Enquanto as Cigarras aproveitam, as formigas estão dando sequência em um trabalho que acredito ainda nesses quatro anos resultar na próxima revolta da população — contra o tamanho da máquina pública. Custa 900 Bilhões por ano. Em uma conta não cartesiana, dá para afirmar que cada habitante (a gente) gasta 6 mil reais por funcionário público por ano. Se alguém ganhar 12 mil no ano, metade (6 meses) do seu suor vai para pagar um colega ou desconhecido seu.

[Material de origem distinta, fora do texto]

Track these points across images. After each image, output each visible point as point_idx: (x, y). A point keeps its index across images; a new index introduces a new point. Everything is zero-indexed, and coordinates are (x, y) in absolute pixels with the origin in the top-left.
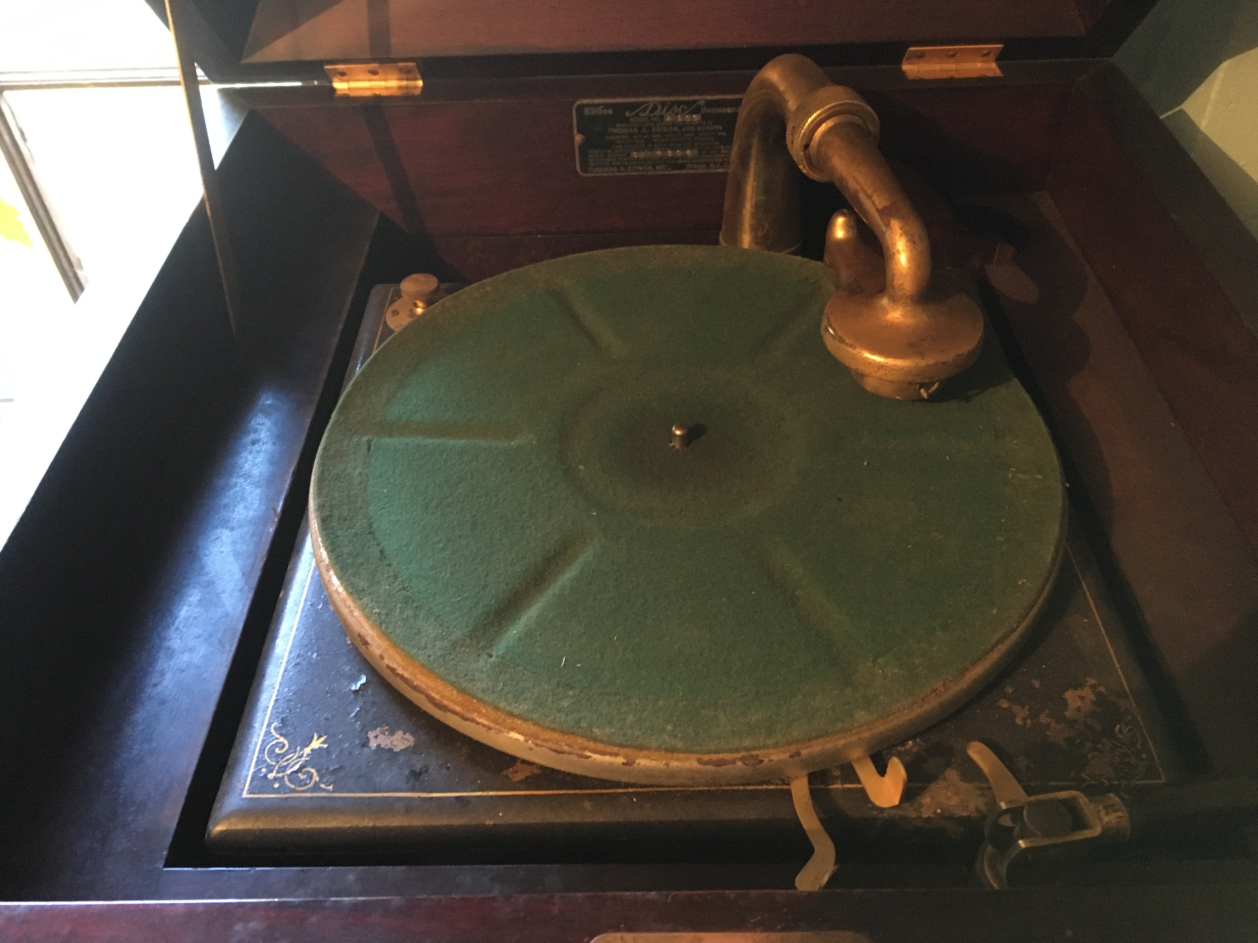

Um dos maiores defeitos que temos hoje em dia é generalizar e colocar todos no mesmo cesto. É tirarmos conclusões precipitadas sobre tudo. Na contramão da generalização do servidor como ineficiente está o Prêmio Espírito Público organizado pela ABF que reconhece profissionais públicos com uma trajetória de contribuições relevantes para o Brasil. Valoriza iniciativas inovadoras e empreendedoras de pessoas que encontram alternativas em meio à um contexto corporativista que anda com o freio de mão puxado.

Brasília* tem um ar de passado. Tudo muito protocolar; um circo. As pessoas parecem exalar poder e gostar disso, andam com ar de soberba e desconfiança a todo momento. A promiscuidade é evidente. A mídia impressa ainda está por toda parte. Encerro com a colocação trazida pelo Rubin que os tem ajudado bastante a progredir nas discussões na Capital e que devemos levar às ruas:

“Se a pessoa física pode, por que o Estado não pode?”. Tá na hora de fazer um recorte e reequilibrar as contas.

Congratulo-me** com este artigo.

Ps:

*Brasília — me refiro especificamente ao entorno da Praça dos Três Poderes e entranhas políticas da região.

**Congratulo-me — um dos termos mais esquisitos que escutamos nessa visita de alguns parlamentares. Normalmente congratulamo-nos com os sucessos dos outros. Imagino que em algum momento da Língua Portuguesa esse termo fazia sentido. Atualmente é totalmente desconexo e parece que o indivíduo se parabeniza por ter feito algo. É no mínimo estranho, tipo dar like na própria foto.